══ DATA PROVIDED ══

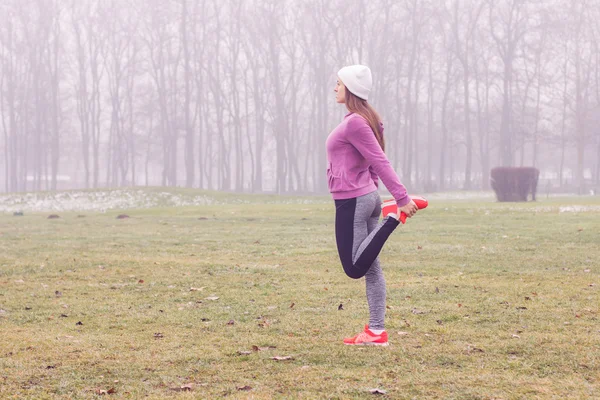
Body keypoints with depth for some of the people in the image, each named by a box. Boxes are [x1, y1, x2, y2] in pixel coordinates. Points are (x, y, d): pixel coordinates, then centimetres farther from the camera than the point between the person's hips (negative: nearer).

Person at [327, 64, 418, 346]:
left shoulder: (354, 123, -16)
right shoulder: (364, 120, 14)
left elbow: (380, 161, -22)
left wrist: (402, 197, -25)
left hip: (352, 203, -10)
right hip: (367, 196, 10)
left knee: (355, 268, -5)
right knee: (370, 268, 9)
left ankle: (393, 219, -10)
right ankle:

═══
══ DATA PROVIDED ══

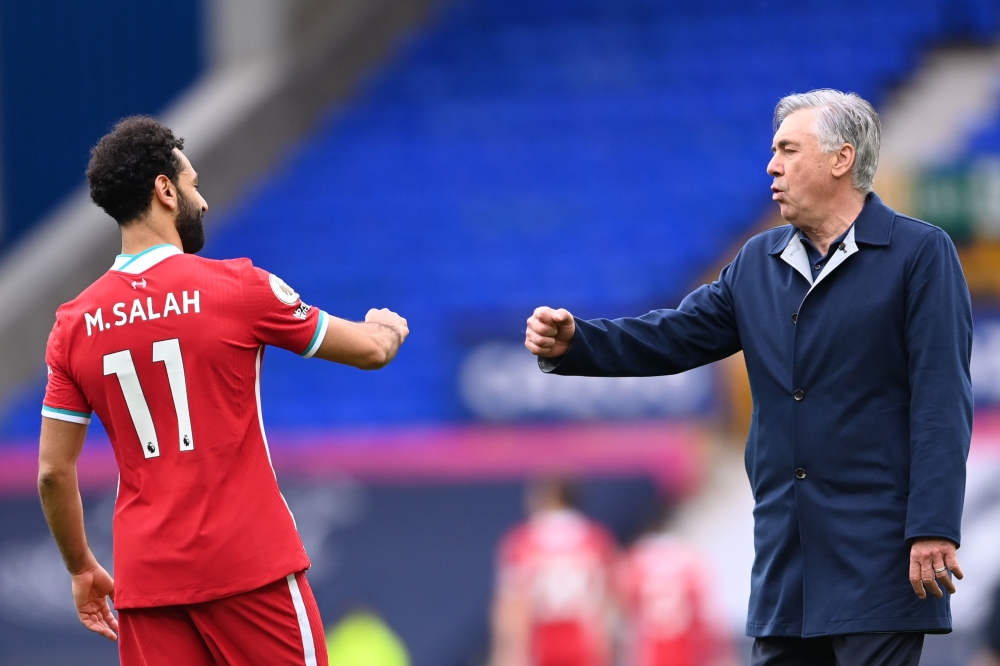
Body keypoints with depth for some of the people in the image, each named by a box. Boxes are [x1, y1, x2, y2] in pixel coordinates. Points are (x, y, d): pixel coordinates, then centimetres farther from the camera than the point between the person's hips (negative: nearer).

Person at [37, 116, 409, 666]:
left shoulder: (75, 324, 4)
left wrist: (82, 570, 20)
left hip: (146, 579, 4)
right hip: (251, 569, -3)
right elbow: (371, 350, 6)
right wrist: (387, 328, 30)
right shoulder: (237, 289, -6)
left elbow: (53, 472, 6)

═══
══ DATA PROVIDED ══

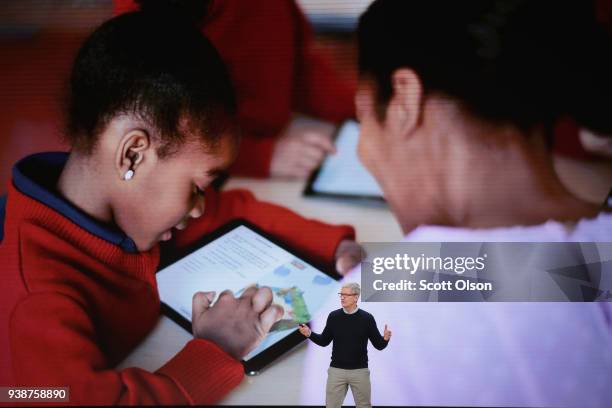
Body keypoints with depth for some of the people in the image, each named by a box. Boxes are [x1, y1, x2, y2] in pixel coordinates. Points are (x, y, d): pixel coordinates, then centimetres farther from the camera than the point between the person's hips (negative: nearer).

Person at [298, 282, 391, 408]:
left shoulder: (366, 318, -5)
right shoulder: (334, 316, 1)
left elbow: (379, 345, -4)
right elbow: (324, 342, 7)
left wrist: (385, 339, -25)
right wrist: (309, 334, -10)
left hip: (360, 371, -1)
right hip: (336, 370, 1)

═══

Copy every line of the records above that contains "shoulder".

> _THE COMPLETED TASK_:
left shoulder: (354, 123, -16)
right shoulder: (364, 120, 14)
left shoulder: (75, 324, 4)
right shoulder: (237, 289, -6)
left shoulder: (366, 318, -5)
right shoulder: (334, 316, 1)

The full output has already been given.